Widows', Orphans' and Old Age Contributory Pensions Act 1936
- Parliament of the United Kingdom
- Long title: An Act to consolidate the enactments relating to Widows', Orphans' and Old Age Contributory Pensions.
- Citation: 26 Geo. 5 & 1 Edw. 8. c. 33
- Territorial extent: England and Wales; Scotland;

Dates
- Royal assent: 14 July 1936
- Commencement: 1 January 1937
- Repealed: 5 July 1948

Other legislation
- Amends: See § Repealed enactments
- Repeals/revokes: See § Repealed enactments
- Repealed by: National Insurance Act 1946
- Relates to: Old Age Pensions Act 1936; National Health Insurance Act 1936;

Status: Repealed

Text of statute as originally enacted

= Widows', Orphans' and Old Age Contributory Pensions Act 1936 =

Act of the Parliament of the United Kingdom

The Widows', Orphans' and Old Age Contributory Pensions Act 1936 (26 Geo. 5 & 1 Edw. 8. c. 33) was an act of the Parliament of the United Kingdom that consolidated enactments related to widows', orphans' and old age contributory pensions in Great Britain.

== Provisions ==
=== Repealed enactments ===
Section 45 of the act repealed 10 enactments, listed in the fifth schedule to the act.

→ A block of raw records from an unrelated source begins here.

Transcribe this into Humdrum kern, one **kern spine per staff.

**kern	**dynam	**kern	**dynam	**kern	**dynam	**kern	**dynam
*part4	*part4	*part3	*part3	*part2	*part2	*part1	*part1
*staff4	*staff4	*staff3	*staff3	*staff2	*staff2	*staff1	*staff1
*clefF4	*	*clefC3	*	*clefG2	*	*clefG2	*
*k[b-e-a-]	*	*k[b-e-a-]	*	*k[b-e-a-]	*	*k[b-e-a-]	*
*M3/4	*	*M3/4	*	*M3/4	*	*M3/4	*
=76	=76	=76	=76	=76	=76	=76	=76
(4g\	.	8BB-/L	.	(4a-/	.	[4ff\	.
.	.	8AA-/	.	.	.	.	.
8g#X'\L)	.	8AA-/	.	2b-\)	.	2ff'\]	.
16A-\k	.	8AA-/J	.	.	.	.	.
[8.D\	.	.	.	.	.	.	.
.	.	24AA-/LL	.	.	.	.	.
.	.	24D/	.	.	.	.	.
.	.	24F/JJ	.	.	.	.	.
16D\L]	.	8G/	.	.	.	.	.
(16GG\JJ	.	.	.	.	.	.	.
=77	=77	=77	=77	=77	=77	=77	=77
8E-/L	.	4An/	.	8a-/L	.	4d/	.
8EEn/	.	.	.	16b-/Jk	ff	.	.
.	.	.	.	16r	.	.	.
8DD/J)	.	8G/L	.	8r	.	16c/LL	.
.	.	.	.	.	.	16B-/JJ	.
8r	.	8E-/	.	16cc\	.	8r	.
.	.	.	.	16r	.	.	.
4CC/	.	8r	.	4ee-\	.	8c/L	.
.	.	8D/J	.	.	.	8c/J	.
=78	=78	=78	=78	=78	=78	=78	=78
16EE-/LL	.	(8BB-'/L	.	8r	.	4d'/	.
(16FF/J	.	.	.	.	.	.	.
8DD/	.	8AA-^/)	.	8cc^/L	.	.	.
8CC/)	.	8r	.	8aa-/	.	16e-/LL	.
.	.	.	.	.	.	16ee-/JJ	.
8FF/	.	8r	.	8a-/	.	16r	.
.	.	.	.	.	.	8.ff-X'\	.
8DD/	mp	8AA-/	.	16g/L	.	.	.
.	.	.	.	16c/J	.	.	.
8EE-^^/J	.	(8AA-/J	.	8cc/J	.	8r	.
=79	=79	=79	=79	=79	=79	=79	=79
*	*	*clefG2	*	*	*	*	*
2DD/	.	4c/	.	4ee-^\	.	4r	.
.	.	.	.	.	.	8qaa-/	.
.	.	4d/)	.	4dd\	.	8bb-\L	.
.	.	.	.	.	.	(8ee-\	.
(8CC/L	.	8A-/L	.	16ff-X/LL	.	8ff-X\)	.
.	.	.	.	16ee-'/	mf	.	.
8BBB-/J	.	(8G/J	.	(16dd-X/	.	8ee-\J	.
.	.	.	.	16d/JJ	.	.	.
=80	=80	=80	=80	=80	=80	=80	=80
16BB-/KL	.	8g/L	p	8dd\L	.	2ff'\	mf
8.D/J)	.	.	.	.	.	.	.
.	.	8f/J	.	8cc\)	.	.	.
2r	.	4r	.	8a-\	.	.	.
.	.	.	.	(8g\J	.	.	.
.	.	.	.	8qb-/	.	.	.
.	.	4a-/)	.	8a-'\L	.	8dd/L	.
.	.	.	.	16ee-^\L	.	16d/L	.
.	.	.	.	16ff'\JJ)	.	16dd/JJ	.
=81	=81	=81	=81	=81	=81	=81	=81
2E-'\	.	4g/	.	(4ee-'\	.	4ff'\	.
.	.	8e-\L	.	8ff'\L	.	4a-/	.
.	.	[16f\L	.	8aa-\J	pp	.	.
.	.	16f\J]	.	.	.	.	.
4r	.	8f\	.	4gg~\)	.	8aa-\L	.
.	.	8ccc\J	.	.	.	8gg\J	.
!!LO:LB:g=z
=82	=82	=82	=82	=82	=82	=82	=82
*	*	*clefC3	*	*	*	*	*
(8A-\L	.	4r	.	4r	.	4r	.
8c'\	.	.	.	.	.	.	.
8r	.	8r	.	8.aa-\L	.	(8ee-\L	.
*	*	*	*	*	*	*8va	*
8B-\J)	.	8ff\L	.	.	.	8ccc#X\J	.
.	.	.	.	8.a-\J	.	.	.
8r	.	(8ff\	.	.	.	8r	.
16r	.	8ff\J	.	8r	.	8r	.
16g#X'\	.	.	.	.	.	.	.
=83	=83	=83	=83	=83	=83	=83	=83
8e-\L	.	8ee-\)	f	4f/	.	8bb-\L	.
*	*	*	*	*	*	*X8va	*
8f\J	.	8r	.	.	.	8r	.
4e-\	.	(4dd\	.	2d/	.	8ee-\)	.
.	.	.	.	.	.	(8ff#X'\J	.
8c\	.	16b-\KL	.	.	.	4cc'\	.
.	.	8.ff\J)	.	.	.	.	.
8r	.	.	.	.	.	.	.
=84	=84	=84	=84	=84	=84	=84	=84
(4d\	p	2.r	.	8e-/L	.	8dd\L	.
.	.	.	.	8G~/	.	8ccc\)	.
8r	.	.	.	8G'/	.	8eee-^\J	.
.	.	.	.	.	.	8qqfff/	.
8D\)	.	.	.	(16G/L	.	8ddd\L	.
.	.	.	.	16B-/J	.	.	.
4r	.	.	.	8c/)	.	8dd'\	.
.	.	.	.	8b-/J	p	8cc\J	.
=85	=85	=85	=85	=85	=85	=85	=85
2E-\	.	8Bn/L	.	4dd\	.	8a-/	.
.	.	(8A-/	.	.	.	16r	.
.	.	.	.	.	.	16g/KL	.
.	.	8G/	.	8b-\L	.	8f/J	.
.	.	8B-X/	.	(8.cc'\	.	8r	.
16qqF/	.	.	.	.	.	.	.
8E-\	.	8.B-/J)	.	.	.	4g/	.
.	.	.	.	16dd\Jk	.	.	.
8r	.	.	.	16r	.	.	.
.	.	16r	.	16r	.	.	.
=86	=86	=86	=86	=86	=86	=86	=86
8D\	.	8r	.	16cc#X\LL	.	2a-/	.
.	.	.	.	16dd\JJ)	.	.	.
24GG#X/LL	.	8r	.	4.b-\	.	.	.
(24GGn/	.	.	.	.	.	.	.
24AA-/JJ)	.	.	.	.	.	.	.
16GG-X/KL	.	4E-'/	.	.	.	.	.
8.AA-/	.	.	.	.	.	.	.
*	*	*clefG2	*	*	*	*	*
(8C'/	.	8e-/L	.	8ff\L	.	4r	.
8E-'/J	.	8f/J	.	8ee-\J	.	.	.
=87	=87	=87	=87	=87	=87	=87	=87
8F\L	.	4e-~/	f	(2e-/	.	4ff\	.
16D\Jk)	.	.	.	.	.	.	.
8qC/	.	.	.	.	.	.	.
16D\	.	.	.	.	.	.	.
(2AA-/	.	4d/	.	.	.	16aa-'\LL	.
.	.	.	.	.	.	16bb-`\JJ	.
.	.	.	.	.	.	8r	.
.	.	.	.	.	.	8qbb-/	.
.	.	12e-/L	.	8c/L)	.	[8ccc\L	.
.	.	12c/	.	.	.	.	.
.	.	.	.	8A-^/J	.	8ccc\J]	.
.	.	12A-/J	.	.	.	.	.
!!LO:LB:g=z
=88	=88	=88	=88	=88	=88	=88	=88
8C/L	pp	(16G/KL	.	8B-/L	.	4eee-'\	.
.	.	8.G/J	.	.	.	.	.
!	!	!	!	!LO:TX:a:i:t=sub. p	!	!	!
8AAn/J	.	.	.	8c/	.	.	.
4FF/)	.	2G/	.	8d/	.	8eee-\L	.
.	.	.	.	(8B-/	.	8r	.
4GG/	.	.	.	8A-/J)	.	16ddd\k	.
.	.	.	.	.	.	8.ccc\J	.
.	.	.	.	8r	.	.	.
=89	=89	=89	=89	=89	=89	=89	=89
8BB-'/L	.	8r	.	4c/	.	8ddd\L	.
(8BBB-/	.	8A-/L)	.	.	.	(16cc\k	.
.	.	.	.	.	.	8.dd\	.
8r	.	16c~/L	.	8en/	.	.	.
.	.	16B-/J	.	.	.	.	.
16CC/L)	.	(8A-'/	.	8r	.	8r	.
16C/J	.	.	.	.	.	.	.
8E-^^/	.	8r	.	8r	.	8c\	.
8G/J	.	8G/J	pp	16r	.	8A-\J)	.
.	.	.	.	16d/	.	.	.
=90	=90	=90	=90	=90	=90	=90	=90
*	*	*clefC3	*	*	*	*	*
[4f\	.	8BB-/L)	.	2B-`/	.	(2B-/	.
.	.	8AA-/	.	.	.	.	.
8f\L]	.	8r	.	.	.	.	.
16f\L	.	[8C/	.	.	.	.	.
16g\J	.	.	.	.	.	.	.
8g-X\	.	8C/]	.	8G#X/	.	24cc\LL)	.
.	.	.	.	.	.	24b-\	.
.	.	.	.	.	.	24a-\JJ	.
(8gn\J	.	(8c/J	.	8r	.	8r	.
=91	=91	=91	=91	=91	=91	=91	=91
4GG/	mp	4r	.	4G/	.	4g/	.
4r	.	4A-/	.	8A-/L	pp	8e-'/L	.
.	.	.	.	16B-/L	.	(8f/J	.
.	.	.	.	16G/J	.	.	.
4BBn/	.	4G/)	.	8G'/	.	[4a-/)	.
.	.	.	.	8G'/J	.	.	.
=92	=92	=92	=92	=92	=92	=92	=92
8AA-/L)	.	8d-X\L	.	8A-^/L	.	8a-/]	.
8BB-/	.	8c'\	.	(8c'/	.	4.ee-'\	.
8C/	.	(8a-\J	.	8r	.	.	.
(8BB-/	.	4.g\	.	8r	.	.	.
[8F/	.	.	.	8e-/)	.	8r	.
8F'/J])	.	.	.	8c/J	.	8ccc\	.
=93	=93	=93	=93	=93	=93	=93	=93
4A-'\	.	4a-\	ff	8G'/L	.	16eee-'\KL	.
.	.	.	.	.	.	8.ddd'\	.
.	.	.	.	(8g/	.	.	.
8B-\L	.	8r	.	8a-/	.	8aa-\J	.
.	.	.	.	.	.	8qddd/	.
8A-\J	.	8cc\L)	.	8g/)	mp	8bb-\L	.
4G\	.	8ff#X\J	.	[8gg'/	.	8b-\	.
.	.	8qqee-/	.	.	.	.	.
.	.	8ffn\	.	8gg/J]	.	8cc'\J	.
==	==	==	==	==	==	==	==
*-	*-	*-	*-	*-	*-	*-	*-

| Citation | Short title | Extent of repeal |
|---|---|---|
| 15 & 16 Geo. 5. c. 70 | Widows', Orphans' and Old Age Contributory Pensions Act 1925 | The whole act, except paragraph (b) of subsection (2) of section nine, section thirteen, subsection (5) of section fourteen, other than the proviso to that subsection, subsection (6) of section fifteen, sections thirty-seven and thirty-eight, subsection (b) of section forty-five, and the Fourth Schedule. |
| 20 Geo. 5. c. 10 | Widows', Orphans' and Old Age Contributory Pensions Act 1929 | The whole act, except subsection (4) of section three, subsections (1) and (2) of section nine, section twenty-one, and section twenty-five. |
| 20 & 21 Geo. 5. c. 37 | Adoption of Children (Scotland) Act 1930 | In subsection (2) of section five the words "Widows', Orphans' and Old Age Contributory Pensions Acts, 1925 and 1929, and", and the proviso to that subsection. |
| 21 & 22 Geo. 5. c. 19 | Widows', Orphans' and Old Age Contributory Pensions Act 1931 | The whole act. |
| 21 & 22 Geo. 5. c. 31 | Adoption of Children (Scotland) Act 1931 | The whole act. |
| SR&O 1931/813 | National Economy (National Health Insurance) Order 1931 | Article three. |
| 22 & 23 Geo. 5. c. 52 | National Health Insurance and Contributory Pensions Act 1932 | Section ten. |
| 23 & 24 Geo. 5. c. 33 | Metropolitan Police Act 1933 | Subsection (3) of section four, so far as that subsection relates to widows', orphans' and old age contributory pensions; paragraph 2 of the Schedule. |
| 24 & 25 Geo. 5. c. 29 | Unemployment Assistance Act 1934 | Section forty-nine. |
| 25 & 26 Geo. 5. c. 44 | National Health Insurance and Contributory Pensions Act 1935 | Sections sixteen to twenty-one; section twenty-three, except subsections (1), (2) and (3); section twenty-four; the Second Schedule. |

== Subsequent developments ==
The whole act was repealed by section 65(1) of, and the ninth schedule to, the National Insurance Act 1946 (9 & 10 Geo. 6. c. 67), which came into force on 5 July 1948.